Déboguer une analyse de moteur. Comme noté plus haut : quand une évaluation n'a aucun sens, lisez les champs de la FEN dans l'ordre. Mauvais camp au trait, droits de roque fantômes et case de prise en passant manquante sont les trois coupables classiques, dans cet ordre de fréquence.
Prise de notes compacte. Pendant ma préparation d'ouvertures, je tiens des fichiers où chaque position critique est une FEN plus une ligne de prose. C'est le carnet d'échecs le plus dense possible — toute une tabiya de milieu de jeu en moins de quatre-vingts caractères.
La FEN et votre entraînement sur ChessMind AI
Les positions sont les atomes de tout ce que nous construisons, donc la FEN est discrètement partout sur ce site. L'expérience la plus directe en est le scanner d'échiquier : photographiez un échiquier physique ou un diagramme de livre, et le scanner reconstruit la position — produisant, en effet, sa FEN — pour que vous puissiez l'analyser immédiatement au lieu de faire glisser les pièces une par une. De là, l'échiquier d'analyse vous permet d'explorer n'importe quelle position avec l'aide du moteur, ce qui est la version moderne de l'habitude « taper le diagramme du livre dans le moteur » décrite plus haut. Chaque exercice de nos problèmes tactiques est servi à partir d'un instantané de position stocké, et l'entraîneur de finales est construit exactement sur le type de positions théoriques précises — ne différant souvent que par ce deuxième champ de la FEN, à qui le trait — où ces détails décident du résultat. Et si vous voulez renforcer la compétence sous-jacente consistant à tenir une position dans votre tête, case par case, nos exercices de visualisation entraînent précisément l'aisance avec l'image de l'échiquier qui rend naturelle la lecture d'une FEN à l'œil nu.
Questions fréquentes
Que signifie FEN ?
Forsyth-Edwards Notation, d'après David Forsyth, le journaliste du XIXe siècle qui a inventé le schéma compact de placement des pièces pour les journaux, et Steven J. Edwards, qui a standardisé la version informatique moderne à six champs dans les années 1990.
Quels sont les six champs d'une chaîne FEN ?
Dans l'ordre : le placement des pièces (rangée 8 à rangée 1, majuscules pour les Blancs, chiffres pour les cases vides), la couleur au trait (w ou b), les droits de roque (sous-ensembles de KQkq ou -), la case cible de prise en passant (ou -), l'horloge des demi-coups qui compte les coups depuis la dernière prise ou le dernier coup de pion, et le numéro du coup complet.
Quelle est la différence entre FEN et PGN ?

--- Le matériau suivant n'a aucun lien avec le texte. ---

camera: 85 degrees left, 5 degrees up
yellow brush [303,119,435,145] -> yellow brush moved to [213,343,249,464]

La FEN enregistre une position sans historique ; un fichier de notation de partie enregistre une partie entière coup par coup. Ils sont complémentaires : la notation d'une partie peut régénérer la FEN de n'importe quel moment de la partie, mais une FEN seule ne peut jamais régénérer la partie. Utilisez la FEN quand la position est l'essentiel, et une notation de partie quand l'histoire compte.

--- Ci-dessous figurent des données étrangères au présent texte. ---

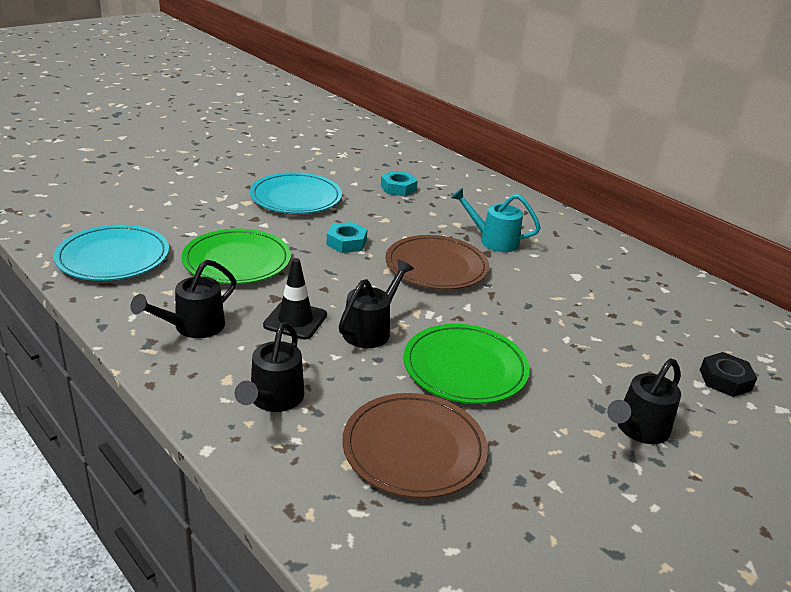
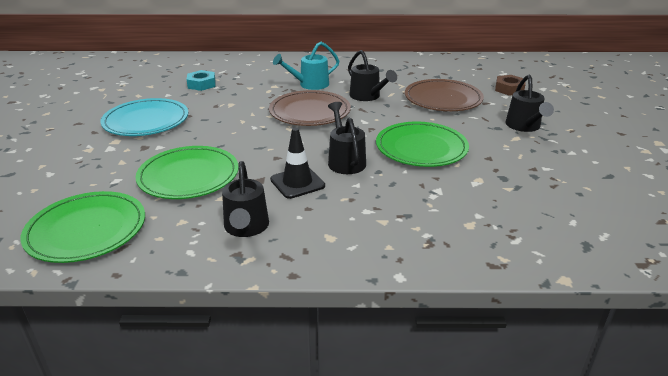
camera: 45 degrees left, 0 degrees up
turquoise plate [54,225,169,281] -> green plate [20,191,145,263]
black watering can [235,322,304,412] -> black watering can moved to [348,50,397,101]
turquoise nut [327,222,367,253] -> none
brown plate [342,393,488,498] -> brown plate moved to [405,79,484,111]
black nut [700,352,757,397] -> brown nut [495,75,525,96]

Pourquoi mon moteur donne-t-il une évaluation étrange pour une position que j'ai installée ?
Vérifiez les champs de la FEN par ordre d'erreur probable : le camp au trait d'abord (w contre b — de loin l'erreur la plus fréquente), puis les droits de roque qui ne devraient pas exister (ce roi n'a-t-il vraiment jamais bougé ?), puis une case de prise en passant manquante. N'importe lequel de ces éléments peut transformer une position gagnante en position perdue.
Une FEN peut-elle décrire une position illégale ?
Oui. La FEN est une syntaxe, pas une loi — elle encodera volontiers des positions qu'aucune partie légale ne pourrait atteindre, et la plupart des logiciels les chargent sans broncher. C'est utile pour les études composées et les diagrammes pédagogiques, mais cela signifie que c'est vous, pas le format, qui êtes responsable de la cohérence de la position.